犬は好ましい相手には右寄り、警戒する相手には左寄りにしっぽを振るのだそうです。その差は、左右の脳の役割の違いを映しているといわれています。 Dogs wag their tails more to the right for someone they like and more to the left for something they are wary of, a difference thought to reflect how the two halves of the brain divide their work.

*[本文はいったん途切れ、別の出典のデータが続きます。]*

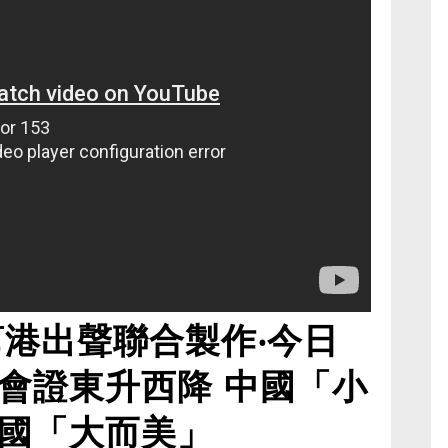
幫港出聲聯合製作‧今日
會證東升西降 中國「小
國「大而美」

犬は好ましい相手には右寄り、警戒する相手には左寄りにしっぽを振るとされ、この左右差は「近づきたい」「避けたい」という気持ちに関わる左右の脳の役割の違いを映しているといわれています。
🔍 ちょっと寄り道:生まれ持った気質という意味では、人にも生年月日から占う視点があります。気になった方は黒曜診断を覗いてみてください。
右は「うれしい」、左は「用心」
犬は飼い主など好ましい相手には右寄り、警戒する相手には左寄りにしっぽを振り、その差は左右の脳の役割の違いを映しているとされるそうです。具体的には、飼い主など好ましい相手を見たときは、犬を正面から見て右側寄りに、大きく振ります。反対に、見知らぬ攻撃的な犬のような警戒する相手を見たときは、左側寄りに振るのです。
この左右の違いは、脳の働き方の差を映していると考えられています。私たちの脳は左右二つの半球に分かれていて、右脳は避けたり用心したりする気持ちに、左脳は近づきたい前向きな気持ちに、それぞれ深く関わっているとされます。しっぽの振れ方が右に寄るか左に寄るかで、そのとき犬の中でどちらの半球が強く働いているのかが、外から見えているというわけなのです。

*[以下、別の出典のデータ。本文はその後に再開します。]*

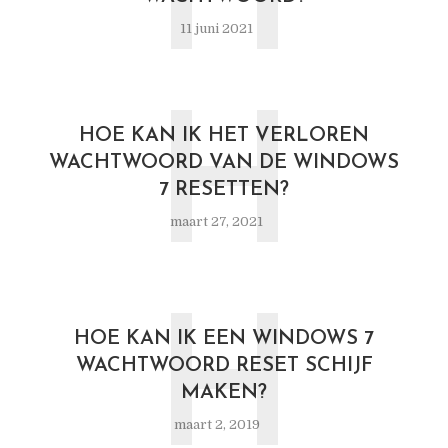
H
11 juni 2021
H
HOE KAN IK HET VERLOREN
WACHTWOORD VAN DE WINDOWS
7 RESETTEN?
maart 27, 2021
H
HOE KAN IK EEN WINDOWS 7
WACHTWOORD RESET SCHIJF
MAKEN?
maart 2, 2019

この仕組みを最初に明らかにしたのは、イタリアのトリエステ大学にあるVallortigara研究室で、2007年にCurrent Biologyという学術誌で発表されたそうです。
出典: Quaranta, A., Siniscalchi, M. & Vallortigara, G. "Asymmetric Tail-Wagging Responses by Dogs to Different Emotive Stimuli" Current Biology, 2007. および Ren, F. et al. iScience, 2022. pmc.ncbi.nlm.nih.gov
| しっぽの振り方 | 気持ち・相手の傾向 |
|---|---|
| 右寄りに大きく振る | 好ましい相手への、近づきたい前向きな気持ち |
| 左寄りに振る | 警戒する相手への、避けたい・用心する気持ち |
三日かけて右へ動く心
2022年の追試では、人との交流を三日間重ねるうちに、ビーグル犬のしっぽの振り方が左寄りから右寄りへ段階的に移っていったのだそうです。この追試を行ったのは中国科学院遺伝子発生生物学研究所のチームで、2007年の研究をさらに一歩進めたものです。
深層学習、つまり人工知能に動きを学ばせる技術を使ってしっぽの動きを細かく追跡したのだそうです。結果はiScienceという学術誌に発表されました。このとき調べられたのは、実験室で飼育されたビーグル犬10頭です。
三日間の交流を通じて、はじめは用心ぎみだった心が、日を追うごとに前向きなものへ変わっていく様子が、しっぽの向きとして現れたのです。犬の気持ちは、しっぽの振れる方向という小さな手がかりから、案外はっきり読み取れるのかもしれません。
脳の左右差が行動に表れる現象は「機能的側性化」と呼ばれ、人間を含む多くの動物で報告されています。犬のしっぽも、その分かりやすい一例というわけです。
ミニクイズ:犬は好ましい相手に会うと、しっぽを左寄りに大きく振る?(タップして答えを見る)
こたえ×。好ましい相手には右寄りに、警戒する相手には左寄りにしっぽを振るとされ、これは左右の脳の役割の違いを映していると考えられています。